Togo's history is characterised by political unrest and instability, caused by the 38-year long dictatorship of President Étienne Gnassingbe Eyadema, whose autocratic reign ended only with his death in early 2005. In an undemocratic and nepotistic move, Faure Gnassingbe, son of the former president, was instated as Togo's leader, despite a major outcry both locally and internationally. Amidst the political turmoil, thousands fled to neighbouring Ghana and Benin and remain there as refugees.

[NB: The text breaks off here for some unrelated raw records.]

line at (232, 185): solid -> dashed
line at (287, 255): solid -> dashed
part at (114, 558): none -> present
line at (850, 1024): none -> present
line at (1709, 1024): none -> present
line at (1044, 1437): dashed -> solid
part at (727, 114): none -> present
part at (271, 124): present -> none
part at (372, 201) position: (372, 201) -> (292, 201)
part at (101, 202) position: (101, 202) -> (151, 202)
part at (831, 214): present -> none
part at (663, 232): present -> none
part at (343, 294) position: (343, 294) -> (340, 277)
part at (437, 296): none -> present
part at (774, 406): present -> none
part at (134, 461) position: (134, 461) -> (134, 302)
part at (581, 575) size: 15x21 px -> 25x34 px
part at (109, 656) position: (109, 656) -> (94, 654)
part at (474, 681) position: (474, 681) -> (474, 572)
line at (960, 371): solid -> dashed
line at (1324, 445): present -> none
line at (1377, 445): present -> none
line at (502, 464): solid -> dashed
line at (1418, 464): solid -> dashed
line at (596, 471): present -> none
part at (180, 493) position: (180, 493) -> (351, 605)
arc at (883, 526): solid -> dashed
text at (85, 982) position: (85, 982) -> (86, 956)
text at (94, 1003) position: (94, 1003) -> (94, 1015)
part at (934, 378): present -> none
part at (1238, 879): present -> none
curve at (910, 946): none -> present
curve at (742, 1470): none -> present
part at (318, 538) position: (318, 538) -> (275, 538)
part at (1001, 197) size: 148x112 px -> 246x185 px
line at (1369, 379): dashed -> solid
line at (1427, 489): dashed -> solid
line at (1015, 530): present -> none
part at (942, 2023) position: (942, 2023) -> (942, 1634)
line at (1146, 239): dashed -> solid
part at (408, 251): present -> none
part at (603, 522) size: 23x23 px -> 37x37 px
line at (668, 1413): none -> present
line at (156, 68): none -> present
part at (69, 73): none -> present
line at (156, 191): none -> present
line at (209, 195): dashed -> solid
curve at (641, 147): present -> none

The political climate notwithstanding, there is much of interest to explore. The country's capital, Lomé, is in the south, situated on the country's sliver of coast on the Gulf of Guinea. Remnants of its German, Portuguese and British heritage are evident, with several colonial buildings, including the German Cathedral, nestling side-by-side with bustling traditional markets.

It is worth moving further inland, however, to explore the Togo that lies beyond its main city. Cascading waterfalls, lush tropical rainforest, traditional villages, game viewing and more can be found outside the capital. Boating and fishing on Lake Togo is very popular; as are hikes up Agou peak, Togo's highest point at 3,000 feet (914m); and visits to the UNESCO World Heritage Site of Tamberma mud tower-houses in Koutammakou and various art and craft centres countrywide.

Part of the magic of the Togolese Republic comes from its 37 ethnic tribes, and visitors may be lucky enough to see one of the many traditional festivals that take place throughout the year, celebrating the culture and spirituality of the people in an interesting and varied environment. It may be small and off the beaten track, but Togo has plenty to offer.